Committing to documentation can change your (work) life: The GitLab data team’s approach - Emilie Schario
When we talk about documentation there is an inevitable groan. In this talk, Emilie of GitLab will share how the team’s commitment to documentation has supported heacount 5x-ing in less than a year. She’ll share three principles you can apply to documentation that can help set your team up for success. Emilie was the first Data Analyst at GitLab and has a built a career around being the first data analyst at growth-oriented startups. She is an Army Wife and Princeton University and Venture for America alumna. She currently lives in Savannah, GA.
Every change to the web app creates a review app and quality tests. On data teams, though, you verbalize the logic, cross your fingers, and hope it works. Why are the standards for review for data teams not the same as developers? At GitLab, we’re adopting DataOps, applying the best practices of the DevOps lifecycle to data, furthering the premise the analytics is a subfield of software engineering. In this presentation, I will share the merge-request-first workflow we’ve adopted at GitLab, and its effects on the business. The entire analytics stack, from ELT to visualization, is version controlled. Any changes are done in merge requests for testability and accountability. Every merge request has its own clone of the data warehouse so that there are no discrepancies between development and production results. Through open source tool dbt, all transformations in the data warehouse are version controlled, and documentation is created and stored. All of the ELT jobs, tests, and builds are orchestrated by GitLab CI and Airflow. Utilizing these processes has enabled a 3 person data team to support the data needs of a billion dollar company.

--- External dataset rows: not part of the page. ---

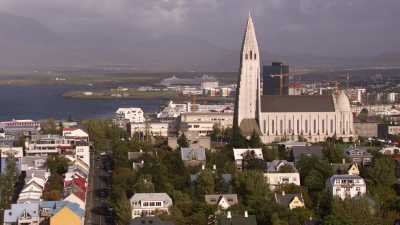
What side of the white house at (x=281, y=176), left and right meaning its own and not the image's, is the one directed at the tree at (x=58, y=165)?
right

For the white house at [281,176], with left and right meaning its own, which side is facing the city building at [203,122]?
back

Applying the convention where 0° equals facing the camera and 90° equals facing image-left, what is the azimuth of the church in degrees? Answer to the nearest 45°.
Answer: approximately 90°

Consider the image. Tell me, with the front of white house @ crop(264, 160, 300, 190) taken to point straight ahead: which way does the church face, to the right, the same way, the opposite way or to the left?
to the right

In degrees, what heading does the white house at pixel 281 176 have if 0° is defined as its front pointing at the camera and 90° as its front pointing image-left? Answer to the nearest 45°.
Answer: approximately 0°

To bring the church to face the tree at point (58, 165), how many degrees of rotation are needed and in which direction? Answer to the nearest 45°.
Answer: approximately 45° to its left

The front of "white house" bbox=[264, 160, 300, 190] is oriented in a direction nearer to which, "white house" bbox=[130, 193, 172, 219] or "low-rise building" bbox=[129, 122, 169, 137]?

Deploying your first dbt project with GitLab CI
In this live-coding workshop, Emilie will deploy a dbt project using GitLab CI. Open source dbt is the T in ELT and is used to organize, cleanse, denormalize, filter, rename, and pre-aggregate the raw data in your warehouse so that it’s ready for analysis. In this tutorial, we will go from
run --target prod in less than an hour, empowering attendees working in data to understand the ease of implementing a new dbt project. Along the way, we’ll talk about the benefits of ELT over ETL and why SQL is the answer to all of your transformation problems. Finally, we’ll use open source GitLab CI to deploy the project
Online Data Privacy in a Facebook and Google Internet
Facebook ads today can only be described as creepy. The amount of data tech giants are collecting on us is growing at higher rates than most people imagine. In this tech-light talk, I’ll highlight how individuals should consider the business models of the online platforms they’re interacting with before deciding to be a user and what examples of personal data are being collected. I’ll leave the audience with four specific actions they can take to better secure their data online:
- Changing their browser
- Changing their search tool
- Avoiding mobile apps
- Using Ghostery to understand web tracking
- Using a password manager
Scrapbooking with Data
Scrapbooking has long been a popular form of memory keeping. For those who prefer other forms of creativity, I propose an alternative- scrapbooking with data. By leveraging auto-collected data, we can indulge in traditional memory keeping without the construction paper and glue. Applying the principles of data analysis to our individual lives, we can strengthen and hone skills related to making data-driven decisions. Using personal data, I will demonstrate each of the four key takeaways.
Data is often incomplete. If your Apple Watch battery dies, your workout data will be incomplete.
A data point is rarely enough to make a decision off; instead, you need at least a trend to make a decision. It’s not enough to know you read 1 book in February. You need to know how many books you read in December, January, and February to make a decision off that data.
Data is most powerful when enriched with domain expertise. When looking at weight data, we just see spikes, but knowing what was going on around a period of time by enriching it with domain expertise creates a more whole picture.
By the time you want a data point, it’s too late to collect it. We should proactively be collecting data in our lives (for privacy concerns, consider who owns that data) so that we can make informed decisions when we need to
Understanding Data in Your Life
Data privacy is only the newest frontier for life in the technological age. In this presentation, Emilie will talk about the many way we’re interacting with data in our day-to-day lives. Emilie will start by describing the state of online web tracking and data collection. She will share best practices to be aware of and small changes you can make to be more secure online. Finally, she will talk about the ways we can use the data in our lives for our own benefit. From Fitbits to RescueTime, data collection can be a force for good. We will use Emilie’s health and wellness data as a demonstration throughout the presentation.